English For Everyday Situations

September 27th, 2018 in English for children

Encouraging someone

We can use the expression Hurry up! to encourage someone to do something more quickly.

  • Hurry up! They’re all waiting for us.
  • Hurry up! We’ve got to be there in less than twenty minutes.
  • Hurry up! We’re already late.

The expression Come on! is also used to encourage someone to do something.

  • Come on! We’ll be late.
  • Come on, Jenny, take a bite.
  • Come on! We’re going to be late for the film.

In a very informal style, we use the expression Go for it! to encourage someone to do something.

  • ‘I’m going to try my luck in the stock market.’ ‘Go for it!’
  • ‘I’m going to buy that car.’ ‘Go for it!’
  • ‘I’m going to apply for that job.’ ‘Go for it!’

Asking about people’s names and ages

Here are some expressions you can use to ask about people’s names and ages.

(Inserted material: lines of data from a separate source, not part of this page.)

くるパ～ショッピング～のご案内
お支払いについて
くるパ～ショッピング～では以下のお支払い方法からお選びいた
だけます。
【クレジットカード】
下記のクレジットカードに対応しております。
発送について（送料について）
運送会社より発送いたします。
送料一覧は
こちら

  • ‘What’s your son’s name?’ ‘He’s called John.’
  • ‘What’s your daughter’s name?’‘She’s called Nancy.’
  • ‘What are their names?’‘They’re called Martin and Sonia.’
  • ‘How old is your son?’‘He’s ten.’
  • ‘How old is your daughter?’‘She’s four.’
  • ‘How old are your kids?’ ‘They’re ten and four.’
  • ‘How old are you?’ ‘I’m thirty-nine.’ / ‘I’m thirty-nine years old.’
  • ‘When’s your birthday?’ ‘It’s 18 May.’ (= It’s the eighteenth of May OR It’s May the eighteenth.)
  • Notes

While talking about our age, we do not usually say the words ‘years old’ after our age. It is possible, but not very common.